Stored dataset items
++++

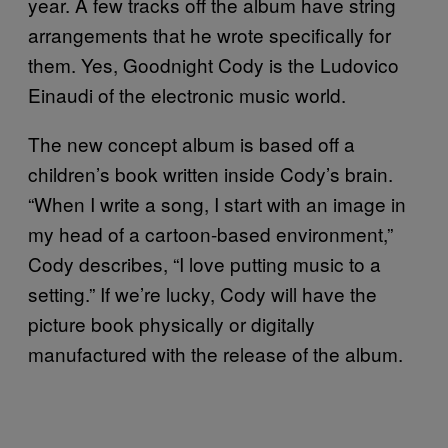
year. A few tracks off the album have string
arrangements that he wrote specifically for
them. Yes, Goodnight Cody is the Ludovico
Einaudi of the electronic music world.
The new concept album is based off a
children’s book written inside Cody’s brain.
“When I write a song, I start with an image in
my head of a cartoon-based environment,”
Cody describes, “I love putting music to a
setting.” If we’re lucky, Cody will have the
picture book physically or digitally
manufactured with the release of the album.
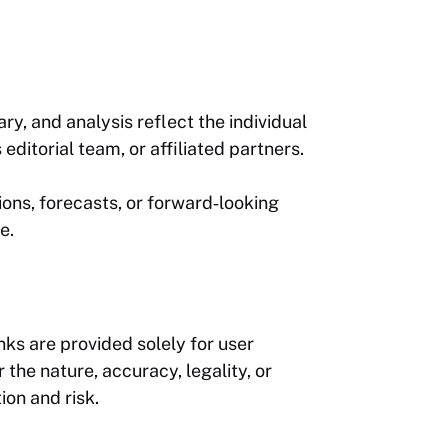
y, and analysis reflect the individual
editorial team, or affiliated partners.
ions, forecasts, or forward‑looking
e.
nks are provided solely for user
the nature, accuracy, legality, or
ion and risk.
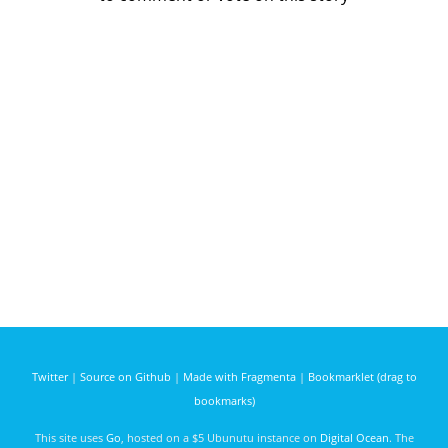
Twitter
|
Source on Github
|
Made with Fragmenta
|
Bookmarklet (drag to
bookmarks)
This site uses
Go
, hosted on a $5 Ubunutu instance on
Digital Ocean
. The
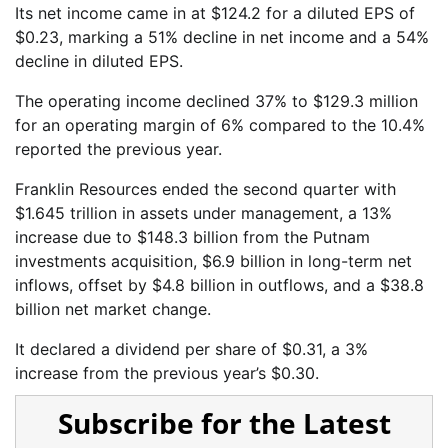
Its net income came in at $124.2 for a diluted EPS of
$0.23, marking a 51% decline in net income and a 54%
decline in diluted EPS.
The operating income declined 37% to $129.3 million
for an operating margin of 6% compared to the 10.4%
reported the previous year.
Franklin Resources ended the second quarter with
$1.645 trillion in assets under management, a 13%
increase due to $148.3 billion from the Putnam
investments acquisition, $6.9 billion in long-term net
inflows, offset by $4.8 billion in outflows, and a $38.8
billion net market change.
It declared a dividend per share of $0.31, a 3%
increase from the previous year’s $0.30.
Subscribe for the Latest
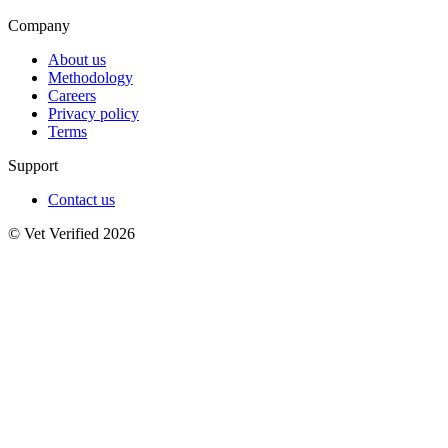
Company
About us
Methodology
Careers
Privacy policy
Terms
Support
Contact us
© Vet Verified 2026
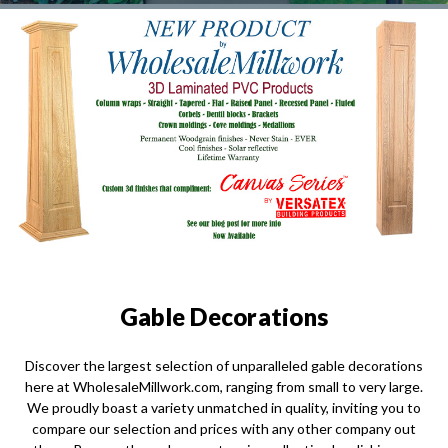
Gable Decorations
Discover the largest selection of unparalleled gable decorations
here at WholesaleMillwork.com, ranging from small to very large.
We proudly boast a variety unmatched in quality, inviting you to
compare our selection and prices with any other company out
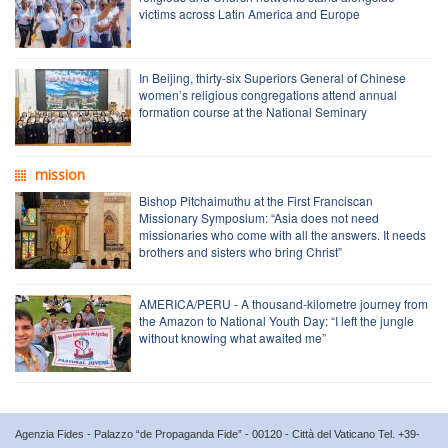
victims across Latin America and Europe
In Beijing, thirty-six Superiors General of Chinese
women’s religious congregations attend annual
formation course at the National Seminary
mission
Bishop Pitchaimuthu at the First Franciscan
Missionary Symposium: “Asia does not need
missionaries who come with all the answers. It needs
brothers and sisters who bring Christ”
AMERICA/PERU - A thousand-kilometre journey from
the Amazon to National Youth Day: “I left the jungle
without knowing what awaited me”
Agenzia Fides - Palazzo “de Propaganda Fide” - 00120 - Città del Vaticano Tel. +39-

++++

◆ WORK TASK:
Your reply should restate every entry exactly, with the pictures left out.

◆ WRITTEN SOLUTION:
year. A few tracks off the album have string
arrangements that he wrote specifically for
them. Yes, Goodnight Cody is the Ludovico
Einaudi of the electronic music world.
The new concept album is based off a
children’s book written inside Cody’s brain.
“When I write a song, I start with an image in
my head of a cartoon-based environment,”
Cody describes, “I love putting music to a
setting.” If we’re lucky, Cody will have the
picture book physically or digitally
manufactured with the release of the album.
y, and analysis reflect the individual
editorial team, or affiliated partners.
ions, forecasts, or forward‑looking
e.
nks are provided solely for user
the nature, accuracy, legality, or
ion and risk.
Twitter
|
Source on Github
|
Made with Fragmenta
|
Bookmarklet (drag to
bookmarks)
This site uses
Go
, hosted on a $5 Ubunutu instance on
Digital Ocean
. The
Its net income came in at $124.2 for a diluted EPS of
$0.23, marking a 51% decline in net income and a 54%
decline in diluted EPS.
The operating income declined 37% to $129.3 million
for an operating margin of 6% compared to the 10.4%
reported the previous year.
Franklin Resources ended the second quarter with
$1.645 trillion in assets under management, a 13%
increase due to $148.3 billion from the Putnam
investments acquisition, $6.9 billion in long-term net
inflows, offset by $4.8 billion in outflows, and a $38.8
billion net market change.
It declared a dividend per share of $0.31, a 3%
increase from the previous year’s $0.30.
Subscribe for the Latest
Company
About us
Methodology
Careers
Privacy policy
Terms
Support
Contact us
© Vet Verified 2026
Gable Decorations
Discover the largest selection of unparalleled gable decorations
here at WholesaleMillwork.com, ranging from small to very large.
We proudly boast a variety unmatched in quality, inviting you to
compare our selection and prices with any other company out
victims across Latin America and Europe
In Beijing, thirty-six Superiors General of Chinese
women’s religious congregations attend annual
formation course at the National Seminary
mission
Bishop Pitchaimuthu at the First Franciscan
Missionary Symposium: “Asia does not need
missionaries who come with all the answers. It needs
brothers and sisters who bring Christ”
AMERICA/PERU - A thousand-kilometre journey from
the Amazon to National Youth Day: “I left the jungle
without knowing what awaited me”
Agenzia Fides - Palazzo “de Propaganda Fide” - 00120 - Città del Vaticano Tel. +39-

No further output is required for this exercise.